Xiaomi has released Robotics-0, an open-source Vision-Language-Action (VLA) model intended to power real-time robotic control and perception, underscoring the company’s ambitions beyond consumer electronics and into the foundation layers of physical AI.
The model, made publicly available with pretrained weights and code, integrates multimodal understanding with continuous action generation – an approach increasingly viewed as essential for robots that operate in dynamic, unstructured environments. Unlike models tailored solely for perception or language tasks, Robotics-0 is designed to connect what a robot sees and hears with what it does next.
By open-sourcing the technology, Xiaomi signals its intent to shape the broader research and development ecosystem for generalist robotics, potentially accelerating adoption and experimentation across academia and industry.

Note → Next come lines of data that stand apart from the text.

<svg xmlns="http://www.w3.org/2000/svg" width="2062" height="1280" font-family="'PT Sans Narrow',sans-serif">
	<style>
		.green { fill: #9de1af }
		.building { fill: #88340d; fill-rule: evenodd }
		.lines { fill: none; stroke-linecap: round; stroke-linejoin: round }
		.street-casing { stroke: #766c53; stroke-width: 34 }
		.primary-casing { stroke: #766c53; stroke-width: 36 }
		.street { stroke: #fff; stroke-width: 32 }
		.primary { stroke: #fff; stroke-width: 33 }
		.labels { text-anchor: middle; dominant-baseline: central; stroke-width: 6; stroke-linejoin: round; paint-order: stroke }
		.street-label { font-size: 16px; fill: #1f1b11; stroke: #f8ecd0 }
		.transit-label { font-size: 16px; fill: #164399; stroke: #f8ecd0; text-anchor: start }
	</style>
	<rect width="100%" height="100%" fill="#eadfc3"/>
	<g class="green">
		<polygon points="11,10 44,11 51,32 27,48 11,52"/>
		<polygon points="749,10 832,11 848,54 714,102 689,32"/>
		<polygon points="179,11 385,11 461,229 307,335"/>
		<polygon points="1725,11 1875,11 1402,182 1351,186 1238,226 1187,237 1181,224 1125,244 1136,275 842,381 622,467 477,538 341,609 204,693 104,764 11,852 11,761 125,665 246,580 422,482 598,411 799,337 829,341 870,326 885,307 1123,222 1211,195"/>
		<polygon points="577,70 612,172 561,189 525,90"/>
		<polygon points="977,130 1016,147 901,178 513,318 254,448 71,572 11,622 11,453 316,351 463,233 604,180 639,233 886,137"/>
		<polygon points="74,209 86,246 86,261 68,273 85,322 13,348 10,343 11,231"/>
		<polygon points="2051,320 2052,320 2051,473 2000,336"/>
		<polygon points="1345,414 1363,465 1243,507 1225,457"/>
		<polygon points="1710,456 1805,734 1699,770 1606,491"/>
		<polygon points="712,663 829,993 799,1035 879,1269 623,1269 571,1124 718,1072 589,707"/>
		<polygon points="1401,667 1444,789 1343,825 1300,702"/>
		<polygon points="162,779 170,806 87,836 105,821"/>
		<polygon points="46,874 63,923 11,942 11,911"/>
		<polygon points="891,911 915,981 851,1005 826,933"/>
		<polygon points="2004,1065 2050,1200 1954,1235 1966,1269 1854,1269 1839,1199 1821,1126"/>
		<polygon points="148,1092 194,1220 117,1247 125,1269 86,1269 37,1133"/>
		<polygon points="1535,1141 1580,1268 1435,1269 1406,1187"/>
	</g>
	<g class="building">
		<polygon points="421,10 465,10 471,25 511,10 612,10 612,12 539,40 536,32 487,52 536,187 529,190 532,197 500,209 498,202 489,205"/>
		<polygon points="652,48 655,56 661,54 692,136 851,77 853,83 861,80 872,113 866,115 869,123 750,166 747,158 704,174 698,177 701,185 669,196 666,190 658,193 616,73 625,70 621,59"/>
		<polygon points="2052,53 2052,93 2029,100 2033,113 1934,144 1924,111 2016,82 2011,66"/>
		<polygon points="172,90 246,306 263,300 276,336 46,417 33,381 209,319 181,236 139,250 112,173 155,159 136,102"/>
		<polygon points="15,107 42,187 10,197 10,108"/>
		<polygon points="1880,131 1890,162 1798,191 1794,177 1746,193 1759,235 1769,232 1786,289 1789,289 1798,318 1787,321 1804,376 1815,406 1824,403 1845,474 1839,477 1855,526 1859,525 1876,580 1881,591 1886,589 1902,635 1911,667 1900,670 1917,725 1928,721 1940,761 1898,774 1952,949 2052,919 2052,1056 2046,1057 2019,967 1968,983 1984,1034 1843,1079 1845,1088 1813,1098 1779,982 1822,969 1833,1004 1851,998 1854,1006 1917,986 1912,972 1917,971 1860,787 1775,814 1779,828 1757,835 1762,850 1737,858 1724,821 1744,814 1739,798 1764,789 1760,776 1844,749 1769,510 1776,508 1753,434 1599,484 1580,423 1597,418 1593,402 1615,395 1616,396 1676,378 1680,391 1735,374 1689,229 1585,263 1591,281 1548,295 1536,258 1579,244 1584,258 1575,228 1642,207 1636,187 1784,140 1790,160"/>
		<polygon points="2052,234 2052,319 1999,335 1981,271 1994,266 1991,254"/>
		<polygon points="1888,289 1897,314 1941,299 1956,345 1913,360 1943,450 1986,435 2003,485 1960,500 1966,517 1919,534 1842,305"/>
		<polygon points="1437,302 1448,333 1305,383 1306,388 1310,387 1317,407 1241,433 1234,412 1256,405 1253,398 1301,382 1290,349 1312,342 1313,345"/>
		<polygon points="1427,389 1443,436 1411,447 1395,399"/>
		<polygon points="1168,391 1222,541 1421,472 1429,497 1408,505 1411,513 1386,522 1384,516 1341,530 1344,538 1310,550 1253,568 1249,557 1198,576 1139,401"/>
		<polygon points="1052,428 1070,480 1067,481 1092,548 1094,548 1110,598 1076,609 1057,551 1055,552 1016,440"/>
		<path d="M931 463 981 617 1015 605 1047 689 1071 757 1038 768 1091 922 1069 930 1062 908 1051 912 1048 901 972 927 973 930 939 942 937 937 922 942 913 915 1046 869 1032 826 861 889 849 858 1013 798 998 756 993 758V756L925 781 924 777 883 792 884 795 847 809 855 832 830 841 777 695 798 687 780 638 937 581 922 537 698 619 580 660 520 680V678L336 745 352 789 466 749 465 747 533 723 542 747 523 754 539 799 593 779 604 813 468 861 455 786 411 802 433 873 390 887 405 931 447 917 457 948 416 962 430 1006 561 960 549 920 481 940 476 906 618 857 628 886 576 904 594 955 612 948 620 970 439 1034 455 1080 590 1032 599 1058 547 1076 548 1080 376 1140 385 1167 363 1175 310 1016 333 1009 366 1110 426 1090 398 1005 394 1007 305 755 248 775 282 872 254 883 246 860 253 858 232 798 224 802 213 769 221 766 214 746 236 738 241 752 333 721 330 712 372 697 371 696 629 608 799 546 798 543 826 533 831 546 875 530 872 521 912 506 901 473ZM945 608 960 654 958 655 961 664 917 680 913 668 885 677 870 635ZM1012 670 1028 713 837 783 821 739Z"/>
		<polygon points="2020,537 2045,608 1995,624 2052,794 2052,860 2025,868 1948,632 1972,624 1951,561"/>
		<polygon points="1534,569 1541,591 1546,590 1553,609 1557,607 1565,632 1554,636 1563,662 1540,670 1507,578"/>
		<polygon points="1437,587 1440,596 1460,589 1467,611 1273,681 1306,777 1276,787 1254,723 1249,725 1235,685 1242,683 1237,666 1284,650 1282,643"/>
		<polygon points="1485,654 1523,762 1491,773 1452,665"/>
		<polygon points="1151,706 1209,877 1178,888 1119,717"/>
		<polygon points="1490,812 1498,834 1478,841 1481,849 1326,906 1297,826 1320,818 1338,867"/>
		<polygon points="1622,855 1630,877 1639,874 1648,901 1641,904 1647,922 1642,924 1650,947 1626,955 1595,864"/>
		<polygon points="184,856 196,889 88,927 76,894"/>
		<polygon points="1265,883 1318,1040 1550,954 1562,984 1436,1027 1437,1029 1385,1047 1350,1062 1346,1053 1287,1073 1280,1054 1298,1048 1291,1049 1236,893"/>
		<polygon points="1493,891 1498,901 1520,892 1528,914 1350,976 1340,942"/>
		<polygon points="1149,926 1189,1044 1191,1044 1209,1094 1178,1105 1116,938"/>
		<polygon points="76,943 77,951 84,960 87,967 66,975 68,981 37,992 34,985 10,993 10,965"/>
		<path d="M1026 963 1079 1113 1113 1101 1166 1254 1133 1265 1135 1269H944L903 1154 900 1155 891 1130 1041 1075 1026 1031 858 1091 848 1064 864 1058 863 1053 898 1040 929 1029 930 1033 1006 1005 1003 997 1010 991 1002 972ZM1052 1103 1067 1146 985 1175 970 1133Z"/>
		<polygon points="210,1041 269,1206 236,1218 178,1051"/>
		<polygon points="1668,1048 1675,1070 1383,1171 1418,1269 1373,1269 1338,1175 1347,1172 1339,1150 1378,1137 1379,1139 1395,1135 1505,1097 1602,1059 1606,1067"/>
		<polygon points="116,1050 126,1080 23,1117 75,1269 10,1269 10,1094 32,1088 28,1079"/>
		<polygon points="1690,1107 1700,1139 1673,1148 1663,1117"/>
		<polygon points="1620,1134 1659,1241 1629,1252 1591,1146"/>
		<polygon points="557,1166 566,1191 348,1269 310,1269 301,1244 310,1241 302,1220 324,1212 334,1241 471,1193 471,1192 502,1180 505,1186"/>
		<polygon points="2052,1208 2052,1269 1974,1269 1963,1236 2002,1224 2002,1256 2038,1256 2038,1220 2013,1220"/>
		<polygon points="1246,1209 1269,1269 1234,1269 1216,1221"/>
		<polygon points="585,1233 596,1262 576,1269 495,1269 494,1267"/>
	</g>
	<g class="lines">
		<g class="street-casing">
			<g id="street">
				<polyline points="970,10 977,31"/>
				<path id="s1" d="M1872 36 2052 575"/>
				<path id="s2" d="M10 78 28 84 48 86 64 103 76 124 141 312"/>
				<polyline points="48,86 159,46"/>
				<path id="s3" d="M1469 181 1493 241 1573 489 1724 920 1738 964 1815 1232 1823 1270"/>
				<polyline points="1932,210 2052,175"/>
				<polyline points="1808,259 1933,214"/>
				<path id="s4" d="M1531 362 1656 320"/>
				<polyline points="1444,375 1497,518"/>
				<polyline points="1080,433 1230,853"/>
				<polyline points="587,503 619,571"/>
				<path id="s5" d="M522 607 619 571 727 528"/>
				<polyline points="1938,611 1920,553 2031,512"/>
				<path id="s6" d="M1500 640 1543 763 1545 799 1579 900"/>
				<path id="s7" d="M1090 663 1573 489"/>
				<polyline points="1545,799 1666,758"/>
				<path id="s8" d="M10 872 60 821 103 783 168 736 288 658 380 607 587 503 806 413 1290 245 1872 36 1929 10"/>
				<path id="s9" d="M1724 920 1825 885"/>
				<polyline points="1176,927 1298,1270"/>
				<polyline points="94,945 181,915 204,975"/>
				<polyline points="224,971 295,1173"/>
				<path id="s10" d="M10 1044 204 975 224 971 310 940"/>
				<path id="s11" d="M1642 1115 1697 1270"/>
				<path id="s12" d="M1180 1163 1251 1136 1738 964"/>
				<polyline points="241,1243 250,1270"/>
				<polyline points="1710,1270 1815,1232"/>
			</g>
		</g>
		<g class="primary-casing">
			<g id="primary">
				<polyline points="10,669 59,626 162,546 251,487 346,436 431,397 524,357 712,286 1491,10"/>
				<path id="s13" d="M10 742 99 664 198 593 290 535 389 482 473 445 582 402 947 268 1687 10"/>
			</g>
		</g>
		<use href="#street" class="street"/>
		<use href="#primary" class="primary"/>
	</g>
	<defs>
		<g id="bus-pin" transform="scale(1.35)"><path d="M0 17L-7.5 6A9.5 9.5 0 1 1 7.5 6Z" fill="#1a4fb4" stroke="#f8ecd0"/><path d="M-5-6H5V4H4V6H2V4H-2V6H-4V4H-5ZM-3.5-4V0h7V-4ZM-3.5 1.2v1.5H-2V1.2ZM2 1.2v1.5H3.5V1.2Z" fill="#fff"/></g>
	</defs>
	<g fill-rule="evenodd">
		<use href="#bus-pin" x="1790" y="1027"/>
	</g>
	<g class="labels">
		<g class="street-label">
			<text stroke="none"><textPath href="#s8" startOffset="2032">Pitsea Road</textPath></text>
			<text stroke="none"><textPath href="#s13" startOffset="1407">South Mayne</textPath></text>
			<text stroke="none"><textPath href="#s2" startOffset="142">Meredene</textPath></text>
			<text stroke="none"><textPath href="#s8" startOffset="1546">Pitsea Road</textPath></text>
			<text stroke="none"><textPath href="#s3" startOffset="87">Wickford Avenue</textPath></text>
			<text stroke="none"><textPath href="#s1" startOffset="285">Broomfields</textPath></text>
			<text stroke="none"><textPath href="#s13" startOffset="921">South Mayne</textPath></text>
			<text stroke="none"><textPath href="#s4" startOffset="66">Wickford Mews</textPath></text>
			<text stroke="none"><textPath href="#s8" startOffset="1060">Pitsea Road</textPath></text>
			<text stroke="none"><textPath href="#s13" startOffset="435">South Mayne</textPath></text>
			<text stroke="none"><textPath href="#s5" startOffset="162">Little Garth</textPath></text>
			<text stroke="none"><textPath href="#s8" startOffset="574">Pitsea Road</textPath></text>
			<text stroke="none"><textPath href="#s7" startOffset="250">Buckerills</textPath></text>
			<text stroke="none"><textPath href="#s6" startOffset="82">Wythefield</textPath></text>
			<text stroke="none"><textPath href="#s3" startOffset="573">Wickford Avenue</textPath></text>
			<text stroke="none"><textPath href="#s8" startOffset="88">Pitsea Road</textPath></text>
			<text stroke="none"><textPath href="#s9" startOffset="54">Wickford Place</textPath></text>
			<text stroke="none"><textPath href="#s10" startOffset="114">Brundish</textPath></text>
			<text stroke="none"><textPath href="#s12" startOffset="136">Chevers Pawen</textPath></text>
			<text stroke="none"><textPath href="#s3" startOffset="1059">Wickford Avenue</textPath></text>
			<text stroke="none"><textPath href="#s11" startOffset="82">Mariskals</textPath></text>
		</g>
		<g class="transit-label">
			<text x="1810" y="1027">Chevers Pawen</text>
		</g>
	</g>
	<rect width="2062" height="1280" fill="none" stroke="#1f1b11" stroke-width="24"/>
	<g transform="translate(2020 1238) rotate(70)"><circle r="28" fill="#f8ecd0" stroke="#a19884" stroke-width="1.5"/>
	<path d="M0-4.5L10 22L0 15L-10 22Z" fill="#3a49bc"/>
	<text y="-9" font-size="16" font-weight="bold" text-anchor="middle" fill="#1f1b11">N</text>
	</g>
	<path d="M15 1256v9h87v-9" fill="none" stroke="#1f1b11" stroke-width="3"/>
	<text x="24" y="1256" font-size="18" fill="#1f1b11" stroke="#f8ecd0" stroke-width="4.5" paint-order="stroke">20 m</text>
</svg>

Bridging Perception, Language, and Action
At its core, Robotics-0 blends a pretrained Vision-Language Model (VLM) with a Diffusion Transformer (DiT) that generates continuous action sequences conditioned on both visual inputs and language instructions. The combined architecture allows the system to interpret images and textual directives, then produce executable robot control commands in real time.

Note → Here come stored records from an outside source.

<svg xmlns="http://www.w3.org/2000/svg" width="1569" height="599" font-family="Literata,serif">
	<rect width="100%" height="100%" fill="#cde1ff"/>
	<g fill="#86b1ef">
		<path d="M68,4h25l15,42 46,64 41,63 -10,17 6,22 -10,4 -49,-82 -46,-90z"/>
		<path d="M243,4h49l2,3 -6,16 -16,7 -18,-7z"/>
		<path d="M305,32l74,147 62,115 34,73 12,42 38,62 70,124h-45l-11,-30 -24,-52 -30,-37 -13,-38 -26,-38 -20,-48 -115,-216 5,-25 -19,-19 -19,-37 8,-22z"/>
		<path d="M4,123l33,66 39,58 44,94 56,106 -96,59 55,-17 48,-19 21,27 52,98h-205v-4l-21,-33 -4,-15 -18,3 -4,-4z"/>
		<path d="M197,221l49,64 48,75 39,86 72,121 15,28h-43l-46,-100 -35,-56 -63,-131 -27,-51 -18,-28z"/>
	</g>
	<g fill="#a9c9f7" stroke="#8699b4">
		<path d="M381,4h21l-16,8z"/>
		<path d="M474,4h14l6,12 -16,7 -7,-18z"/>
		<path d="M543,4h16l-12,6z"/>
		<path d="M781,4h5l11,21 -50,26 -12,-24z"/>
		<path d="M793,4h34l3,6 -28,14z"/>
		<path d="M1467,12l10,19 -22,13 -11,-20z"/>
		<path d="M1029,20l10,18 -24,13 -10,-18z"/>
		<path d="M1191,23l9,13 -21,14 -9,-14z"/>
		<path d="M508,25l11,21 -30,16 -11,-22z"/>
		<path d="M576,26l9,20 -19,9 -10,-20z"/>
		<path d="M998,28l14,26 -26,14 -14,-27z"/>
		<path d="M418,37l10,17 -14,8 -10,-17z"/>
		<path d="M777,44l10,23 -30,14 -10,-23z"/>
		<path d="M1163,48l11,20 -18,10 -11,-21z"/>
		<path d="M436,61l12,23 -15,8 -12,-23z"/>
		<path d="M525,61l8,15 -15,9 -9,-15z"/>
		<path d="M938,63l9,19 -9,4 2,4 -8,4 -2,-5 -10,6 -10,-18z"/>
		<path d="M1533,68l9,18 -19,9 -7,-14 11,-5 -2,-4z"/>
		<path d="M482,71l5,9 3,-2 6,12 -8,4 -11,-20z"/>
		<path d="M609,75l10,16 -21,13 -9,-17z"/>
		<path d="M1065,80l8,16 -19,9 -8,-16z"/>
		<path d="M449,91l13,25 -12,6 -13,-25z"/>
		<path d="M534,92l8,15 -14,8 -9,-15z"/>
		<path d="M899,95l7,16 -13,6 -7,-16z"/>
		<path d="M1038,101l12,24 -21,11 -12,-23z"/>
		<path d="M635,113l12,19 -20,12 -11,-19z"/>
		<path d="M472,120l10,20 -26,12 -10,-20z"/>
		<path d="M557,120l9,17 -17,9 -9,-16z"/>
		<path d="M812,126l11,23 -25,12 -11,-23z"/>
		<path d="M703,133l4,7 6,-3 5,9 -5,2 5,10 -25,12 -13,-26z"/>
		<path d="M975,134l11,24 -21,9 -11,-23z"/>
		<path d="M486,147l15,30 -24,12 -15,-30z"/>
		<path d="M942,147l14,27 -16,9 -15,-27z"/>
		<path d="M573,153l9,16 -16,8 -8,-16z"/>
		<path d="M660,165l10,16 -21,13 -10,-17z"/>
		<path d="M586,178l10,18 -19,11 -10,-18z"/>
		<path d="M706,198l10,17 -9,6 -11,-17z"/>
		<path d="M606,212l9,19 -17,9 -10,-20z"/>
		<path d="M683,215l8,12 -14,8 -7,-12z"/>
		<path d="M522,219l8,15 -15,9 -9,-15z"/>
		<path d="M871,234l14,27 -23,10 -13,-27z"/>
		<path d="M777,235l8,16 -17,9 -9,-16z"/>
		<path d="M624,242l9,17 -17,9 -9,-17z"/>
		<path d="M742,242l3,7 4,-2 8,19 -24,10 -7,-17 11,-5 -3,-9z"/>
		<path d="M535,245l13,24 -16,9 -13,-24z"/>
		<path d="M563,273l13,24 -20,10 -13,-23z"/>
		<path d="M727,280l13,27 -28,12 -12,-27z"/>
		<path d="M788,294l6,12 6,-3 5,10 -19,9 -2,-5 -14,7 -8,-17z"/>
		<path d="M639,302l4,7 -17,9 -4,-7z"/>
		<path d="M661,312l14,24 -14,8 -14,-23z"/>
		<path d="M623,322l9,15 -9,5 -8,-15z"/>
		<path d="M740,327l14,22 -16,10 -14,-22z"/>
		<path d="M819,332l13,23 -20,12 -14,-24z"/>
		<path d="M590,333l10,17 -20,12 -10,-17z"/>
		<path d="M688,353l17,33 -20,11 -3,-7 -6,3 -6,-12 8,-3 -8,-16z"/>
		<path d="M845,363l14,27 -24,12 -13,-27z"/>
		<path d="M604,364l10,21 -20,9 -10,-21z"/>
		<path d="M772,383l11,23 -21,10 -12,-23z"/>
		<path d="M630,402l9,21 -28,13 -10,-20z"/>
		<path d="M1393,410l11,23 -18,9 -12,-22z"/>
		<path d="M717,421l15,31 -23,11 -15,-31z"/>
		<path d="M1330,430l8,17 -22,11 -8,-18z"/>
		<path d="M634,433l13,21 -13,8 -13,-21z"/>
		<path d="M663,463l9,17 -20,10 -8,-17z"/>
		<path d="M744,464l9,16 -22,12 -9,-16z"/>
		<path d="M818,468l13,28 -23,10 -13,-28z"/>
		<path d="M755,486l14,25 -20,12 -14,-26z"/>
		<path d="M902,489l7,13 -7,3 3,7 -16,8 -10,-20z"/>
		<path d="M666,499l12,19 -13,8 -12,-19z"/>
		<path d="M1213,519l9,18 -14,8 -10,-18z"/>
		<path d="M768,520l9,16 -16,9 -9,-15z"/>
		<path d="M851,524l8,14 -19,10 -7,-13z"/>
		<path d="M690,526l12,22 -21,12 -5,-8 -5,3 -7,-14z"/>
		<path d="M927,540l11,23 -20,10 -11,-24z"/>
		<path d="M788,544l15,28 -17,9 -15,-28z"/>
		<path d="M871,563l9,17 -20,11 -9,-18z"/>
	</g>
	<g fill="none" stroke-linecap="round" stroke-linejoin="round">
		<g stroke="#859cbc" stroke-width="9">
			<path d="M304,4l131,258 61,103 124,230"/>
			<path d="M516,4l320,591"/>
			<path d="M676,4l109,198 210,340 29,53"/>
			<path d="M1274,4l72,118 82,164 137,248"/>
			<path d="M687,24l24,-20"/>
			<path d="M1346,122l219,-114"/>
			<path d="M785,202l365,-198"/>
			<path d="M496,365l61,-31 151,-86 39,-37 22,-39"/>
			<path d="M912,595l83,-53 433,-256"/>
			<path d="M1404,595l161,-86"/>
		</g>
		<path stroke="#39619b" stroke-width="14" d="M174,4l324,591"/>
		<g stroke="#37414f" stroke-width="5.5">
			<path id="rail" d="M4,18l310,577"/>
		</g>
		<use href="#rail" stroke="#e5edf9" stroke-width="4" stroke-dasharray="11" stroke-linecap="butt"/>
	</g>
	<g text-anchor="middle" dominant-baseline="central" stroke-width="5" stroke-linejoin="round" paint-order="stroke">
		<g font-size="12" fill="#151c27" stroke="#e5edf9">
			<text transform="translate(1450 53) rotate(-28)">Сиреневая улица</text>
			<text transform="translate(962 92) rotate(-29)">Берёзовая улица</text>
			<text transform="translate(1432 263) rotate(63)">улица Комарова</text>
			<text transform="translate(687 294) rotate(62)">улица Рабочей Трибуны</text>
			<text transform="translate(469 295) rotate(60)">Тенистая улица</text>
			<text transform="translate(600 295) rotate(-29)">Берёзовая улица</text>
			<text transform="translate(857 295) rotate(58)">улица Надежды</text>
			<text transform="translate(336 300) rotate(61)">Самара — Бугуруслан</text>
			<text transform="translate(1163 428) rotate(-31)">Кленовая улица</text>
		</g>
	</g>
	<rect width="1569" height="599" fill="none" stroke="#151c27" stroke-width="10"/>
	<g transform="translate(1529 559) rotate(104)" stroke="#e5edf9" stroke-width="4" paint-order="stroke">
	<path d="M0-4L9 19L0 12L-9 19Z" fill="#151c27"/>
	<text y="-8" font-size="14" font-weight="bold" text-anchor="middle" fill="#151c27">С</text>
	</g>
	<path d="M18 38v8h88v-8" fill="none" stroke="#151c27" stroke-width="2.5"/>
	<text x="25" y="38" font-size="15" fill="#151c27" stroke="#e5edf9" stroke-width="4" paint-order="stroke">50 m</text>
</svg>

Xiaomi reports that the model contains 4.7 billion parameters and was trained on a massive dataset that includes approximately 200 million robot trajectory steps alongside over 80 million samples of general vision-language data. The robot data spans tasks collected via teleoperation, including complex bimanual manipulation scenarios such as Lego disassembly and towel folding.
This dual-domain training approach is designed to preserve strong vision-language capabilities while enabling generalizable action generation – allowing the model to interpret instructions and translate them into motion without requiring extensive task-specific retraining.
A central challenge in combining perception and control is inference latency. Robotics-0 addresses this with asynchronous execution, where the robot begins executing one chunk of actions while the system prepares the next. This padding strategy ensures that physical motion flows continuously even under real-time constraints.
Early benchmarks suggest strong performance across simulation environments, with high success rates on standard tasks and competitive results on multimodal benchmarks. According to Xiaomi, the model approaches the underlying VLM’s performance on language and visual understanding metrics while delivering robust action generation in simulation.
Implications for Robotics Development
The open-source release comes at a pivotal moment in robotics. Across academia and industry, there is converging interest in foundation models that can generalize across tasks without retraining from scratch for each new scenario. By providing a publicly accessible, pretrained VLA model, Xiaomi is lowering barriers to experimentation and potentially influencing how next-generation embodied AI systems are built.
For robotics developers, Robotics-0 offers several strategic advantages:
- Multimodal integration: The ability to combine vision, language, and action generation facilitates more intuitive human-robot interaction workflows, as instructions can be delivered in natural language and grounded in visual context.
- Scalability: Pretrained weights and public code allow researchers and integrators to start from a shared baseline rather than building models from scratch.
- Real-time execution: By tackling the latency problem head-on through asynchronous action generation, Xiaomi moves toward practical deployment on physical platforms rather than pure simulation.
Open-source foundation models have accelerated progress in fields such as natural language processing and computer vision. Applying the same principle to embodied AI suggests a roadmap where robots can share knowledge structures and learning strategies across domains rather than isolated task solutions.
However, moving from benchmark performance to robust, commercialized robotics applications remains a substantive challenge. Physical systems must contend with real-world variability – from lighting conditions and sensor noise to mechanical wear and safety constraints – that remains difficult to capture in simulated training.
By releasing Robotics-0, Xiaomi invites the global robotics community to contribute toward refining and extending the model’s capabilities. Partnerships between researchers, integrators, and hardware manufacturers could accelerate the pace at which vision-language-action models power real-world robots.
Whether this open-source push will translate into commercial leadership depends on broader ecosystem adoption and how effectively developers leverage the model across diverse robotic platforms. But in a field where software has often lagged hardware advances, Xiaomi’s move marks an important effort to define the software stack for a new generation of embodied intelligence.